**Work item**
Search the material below for the word "Migration". Copy every line that has it.

**Information provided**
● ● ● ● ●

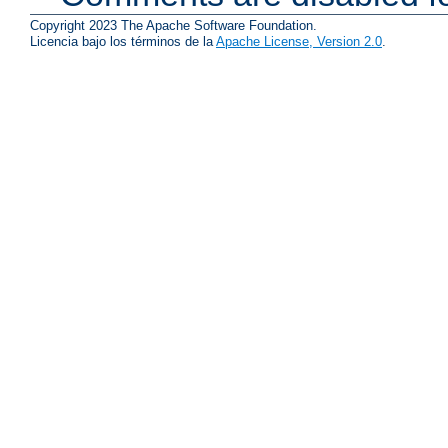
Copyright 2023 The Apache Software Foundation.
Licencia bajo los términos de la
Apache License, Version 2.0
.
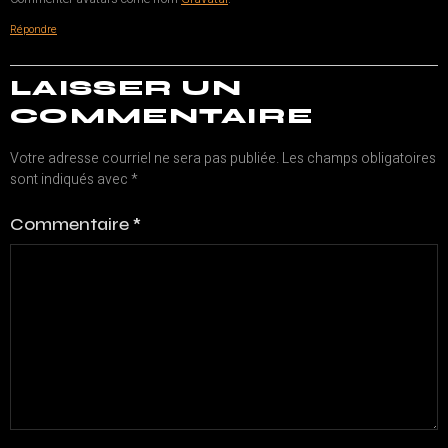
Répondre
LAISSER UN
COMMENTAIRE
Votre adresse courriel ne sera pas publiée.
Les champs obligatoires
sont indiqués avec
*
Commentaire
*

● ● ● ● ●

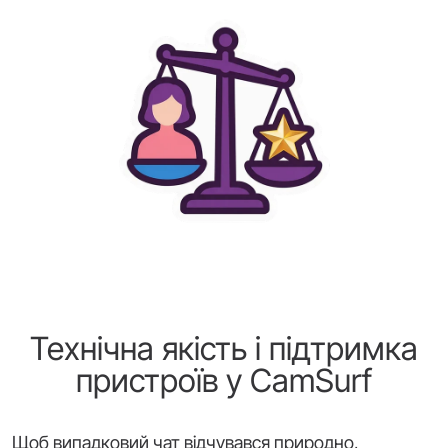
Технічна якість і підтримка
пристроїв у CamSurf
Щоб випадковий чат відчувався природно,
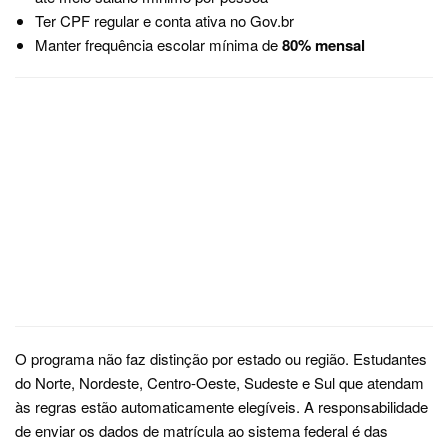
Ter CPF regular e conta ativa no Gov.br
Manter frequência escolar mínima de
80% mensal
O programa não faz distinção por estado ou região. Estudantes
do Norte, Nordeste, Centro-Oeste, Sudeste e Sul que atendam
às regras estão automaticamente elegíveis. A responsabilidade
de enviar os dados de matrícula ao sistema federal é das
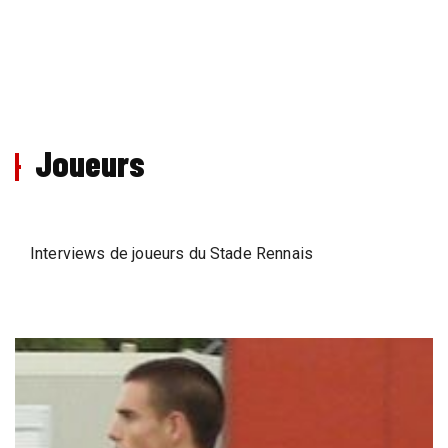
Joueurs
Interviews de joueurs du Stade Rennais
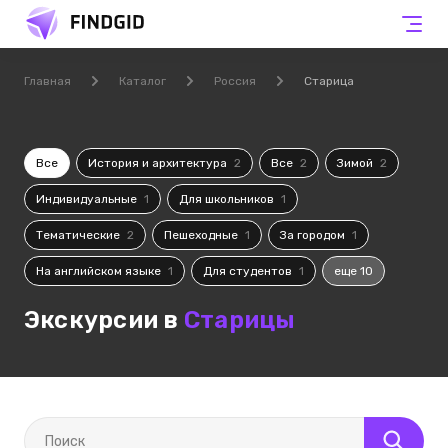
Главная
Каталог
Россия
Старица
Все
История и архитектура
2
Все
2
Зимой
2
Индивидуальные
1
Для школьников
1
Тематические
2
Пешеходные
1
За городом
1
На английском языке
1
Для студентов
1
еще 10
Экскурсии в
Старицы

● ● ● ● ●

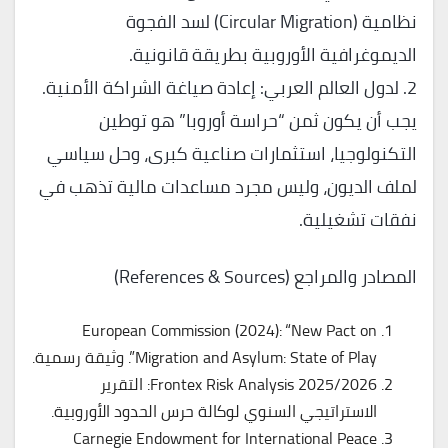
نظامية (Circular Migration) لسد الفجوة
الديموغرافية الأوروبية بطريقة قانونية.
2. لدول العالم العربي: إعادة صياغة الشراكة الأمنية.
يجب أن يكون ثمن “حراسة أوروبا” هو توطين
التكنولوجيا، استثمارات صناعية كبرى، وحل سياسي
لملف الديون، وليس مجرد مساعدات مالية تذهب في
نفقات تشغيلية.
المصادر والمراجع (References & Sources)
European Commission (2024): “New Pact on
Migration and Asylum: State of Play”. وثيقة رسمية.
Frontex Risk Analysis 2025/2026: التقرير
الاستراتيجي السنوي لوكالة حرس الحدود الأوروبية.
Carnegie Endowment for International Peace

● ● ● ● ●

**Reply to the exercise**
نظامية (Circular Migration) لسد الفجوة
Migration and Asylum: State of Play”. وثيقة رسمية.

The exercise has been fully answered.